BEGIN
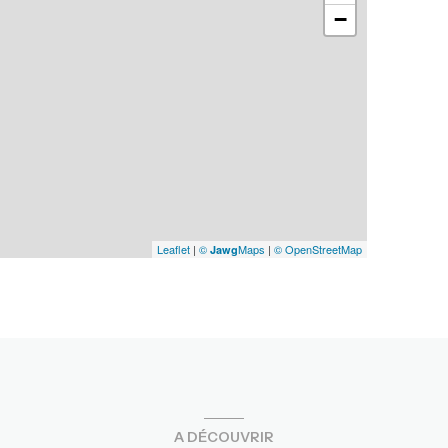
−
Leaflet
|
©
Maps
|
© OpenStreetMap
Jawg
A DÉCOUVRIR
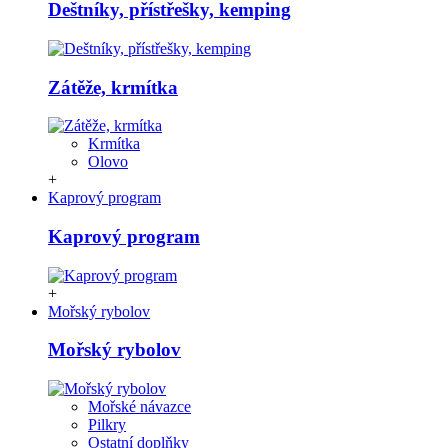
Deštníky, přístřešky, kemping
Zátěže, krmítka
Krmítka
Olovo
+
Kaprový program
Kaprový program
+
Mořský rybolov
Mořský rybolov
Mořské návazce
Pilkry
Ostatní doplňky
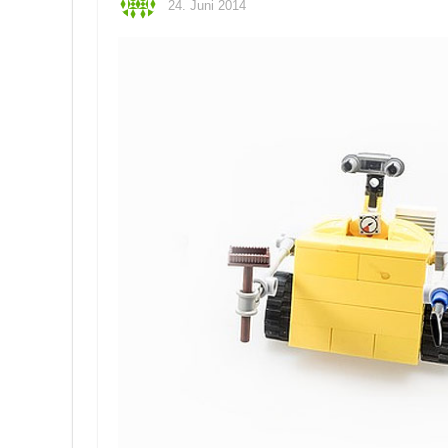
24. Juni 2014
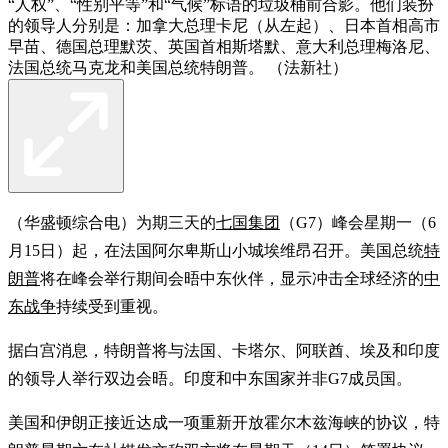
“人权”、“性别平等”和“气候”标语的垃圾桶前合影。他们装扮
的领导人分别是：加拿大总理卡尼（从左起）、日本首相高市
早苗、德国总理默茨、英国首相斯塔默、意大利总理梅洛尼、
法国总统马克龙和美国总统特朗普。 （法新社）
（华盛顿综合电）为期三天的
七国集团
（G7）峰会星期一（6
月15日）起，在法国阿尔卑斯山小城埃维昂召开。美国总统
特
朗普
将在峰会举行期间会晤中东伙伴，显示冲击全球经济的
中
东战争
持续受到重视。
据白宫消息，特朗普将与法国、卡塔尔、阿联酋、埃及和印度
的领导人举行双边会晤。印度和中东国家并非G7成员国。
美国和伊朗正接近达成一项重新开放霍尔木兹海峡的协议，特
END
> **Work to be completed**
Copy out, character for character, all the text read from the records above, and leave the pictures out of your copy.

> **Output below**
−
Leaflet
|
©
Maps
|
© OpenStreetMap
Jawg
A DÉCOUVRIR
Deštníky, přístřešky, kemping
Zátěže, krmítka
Krmítka
Olovo
+
Kaprový program
Kaprový program
+
Mořský rybolov
Mořský rybolov
Mořské návazce
Pilkry
Ostatní doplňky
24. Juni 2014
“人权”、“性别平等”和“气候”标语的垃圾桶前合影。他们装扮
的领导人分别是：加拿大总理卡尼（从左起）、日本首相高市
早苗、德国总理默茨、英国首相斯塔默、意大利总理梅洛尼、
法国总统马克龙和美国总统特朗普。 （法新社）
（华盛顿综合电）为期三天的
七国集团
（G7）峰会星期一（6
月15日）起，在法国阿尔卑斯山小城埃维昂召开。美国总统
特
朗普
将在峰会举行期间会晤中东伙伴，显示冲击全球经济的
中
东战争
持续受到重视。
据白宫消息，特朗普将与法国、卡塔尔、阿联酋、埃及和印度
的领导人举行双边会晤。印度和中东国家并非G7成员国。
美国和伊朗正接近达成一项重新开放霍尔木兹海峡的协议，特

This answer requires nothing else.